What's Next For 2019's IPO Class?

The IPOs of 2019 like Uber (UBER - Free Report) , Lyft (LYFT - Free Report) , and Levi Strauss (LEVI - Free Report) may not be out of the woods yet. The unicorn craze has crashed hard after many of this year’s market debuts have struggled to make any gains thus far. Highly anticipated IPOs like ridesharing companies Lyft and Uber are down 51.9% and 30.4%, respectively.

Furthermore, IPO filing mishaps like WeWork, which unraveled before their public offering, have made investors wary about the so called “unicorns” of 2019. As these struggling stocks continue through the end of their first calendar year, they inch closer to the end of lock-up periods as well, which could send stock prices downwards.

More Turbulent Times Ahead?

Lock-up periods are expiring for this year’s IPO class, which analysts say could introduce a new layer of pressure for young companies. Founders, employees, and some early private investors who bought in before a company goes public are usually restricted from selling for between 90 and 180 days. Uber, Pinterest (PINS - Free Report), and others are approaching that expiration date between mid-October and the end of the year.

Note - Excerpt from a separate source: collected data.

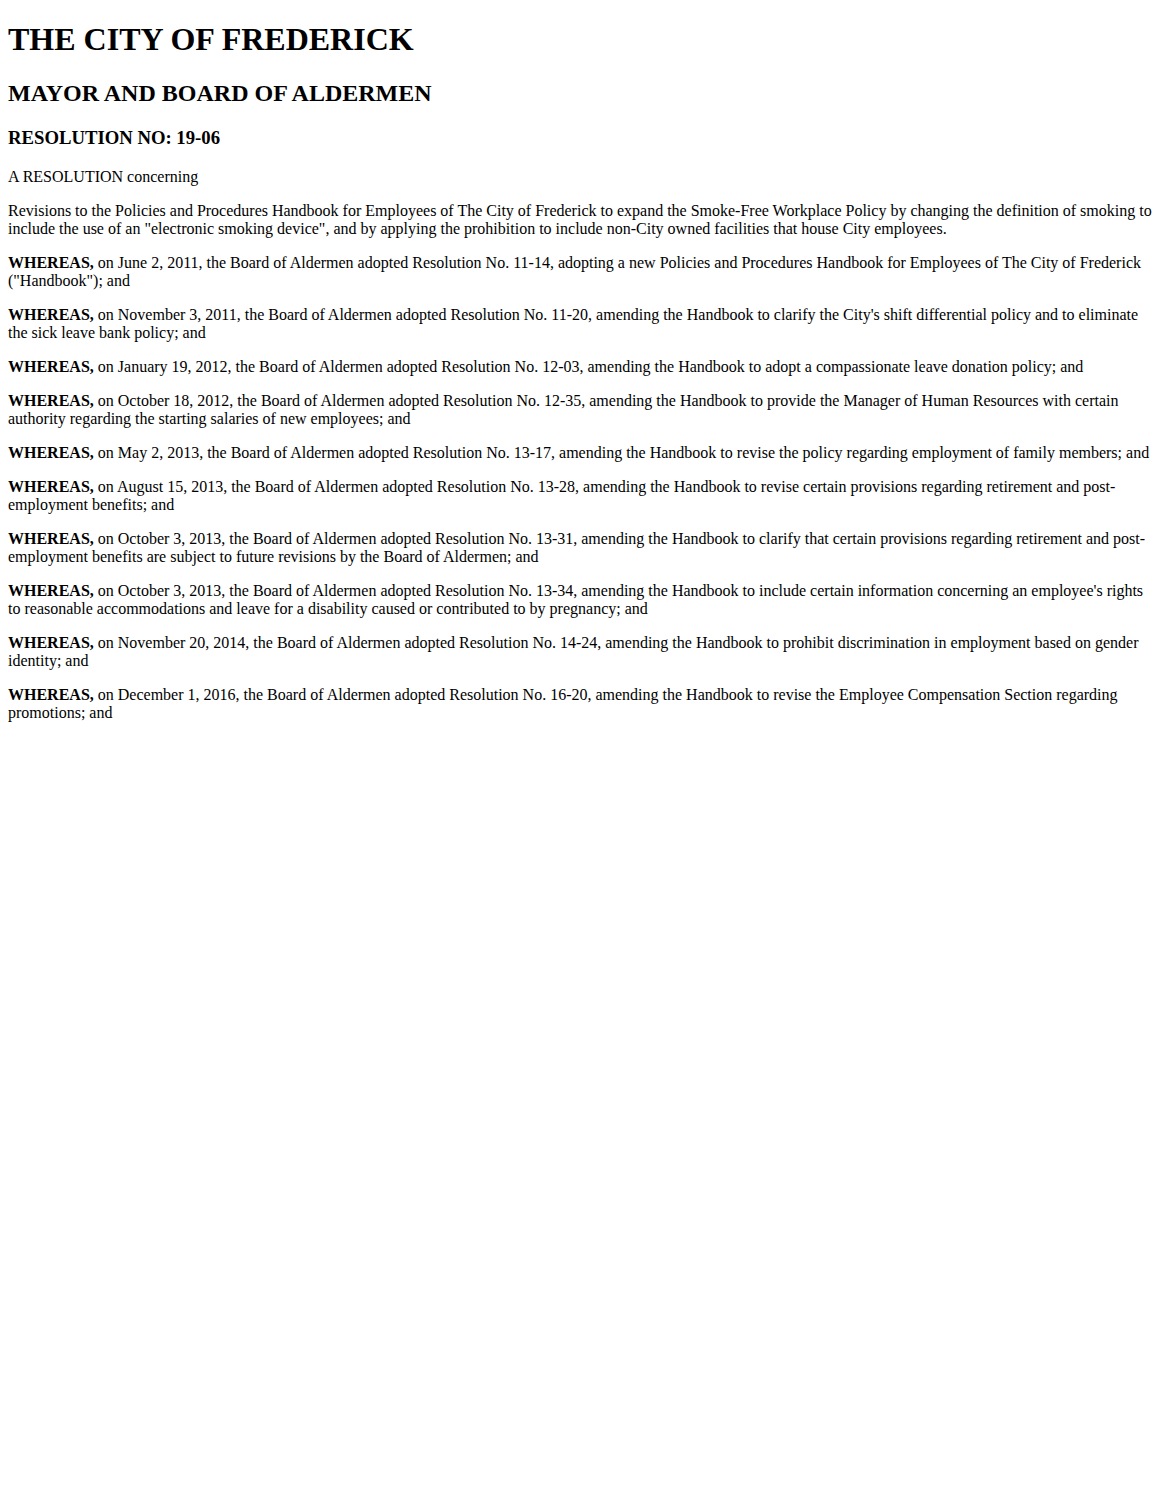THE CITY OF FREDERICK
MAYOR AND BOARD OF ALDERMEN
RESOLUTION NO: 19-06
A RESOLUTION concerning
Revisions to the Policies and Procedures Handbook for Employees of The City of Frederick to expand the Smoke-Free Workplace Policy by changing the definition of smoking to include the use of an "electronic smoking device", and by applying the prohibition to include non-City owned facilities that house City employees.
WHEREAS, on June 2, 2011, the Board of Aldermen adopted Resolution No. 11-14, adopting a new Policies and Procedures Handbook for Employees of The City of Frederick ("Handbook"); and
WHEREAS, on November 3, 2011, the Board of Aldermen adopted Resolution No. 11-20, amending the Handbook to clarify the City's shift differential policy and to eliminate the sick leave bank policy; and
WHEREAS, on January 19, 2012, the Board of Aldermen adopted Resolution No. 12-03, amending the Handbook to adopt a compassionate leave donation policy; and
WHEREAS, on October 18, 2012, the Board of Aldermen adopted Resolution No. 12-35, amending the Handbook to provide the Manager of Human Resources with certain authority regarding the starting salaries of new employees; and
WHEREAS, on May 2, 2013, the Board of Aldermen adopted Resolution No. 13-17, amending the Handbook to revise the policy regarding employment of family members; and
WHEREAS, on August 15, 2013, the Board of Aldermen adopted Resolution No. 13-28, amending the Handbook to revise certain provisions regarding retirement and post-employment benefits; and
WHEREAS, on October 3, 2013, the Board of Aldermen adopted Resolution No. 13-31, amending the Handbook to clarify that certain provisions regarding retirement and post-employment benefits are subject to future revisions by the Board of Aldermen; and
WHEREAS, on October 3, 2013, the Board of Aldermen adopted Resolution No. 13-34, amending the Handbook to include certain information concerning an employee's rights to reasonable accommodations and leave for a disability caused or contributed to by pregnancy; and
WHEREAS, on November 20, 2014, the Board of Aldermen adopted Resolution No. 14-24, amending the Handbook to prohibit discrimination in employment based on gender identity; and
WHEREAS, on December 1, 2016, the Board of Aldermen adopted Resolution No. 16-20, amending the Handbook to revise the Employee Compensation Section regarding promotions; and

The Bear Traps Report says roughly $31 billion worth of public company shares are unlocking from now until the end of this year. A sell off frenzy would be detrimental to the already struggling young companies and could also discourage other private companies from going public. If the early investors decide to sell simultaneously around the end of the lock-up period, then they would flood the market with shares, which would in turn weigh on stock prices.

DataTrek’s Nick Colas commented, “Venture capitalists are going to sell into lock ups because they have a huge investment in the assets and because their cost basis is so low — they still have a big gain even if the IPO hasn’t performed.” Essentially, venture capitalists just want to get their money back and move on to the next thing.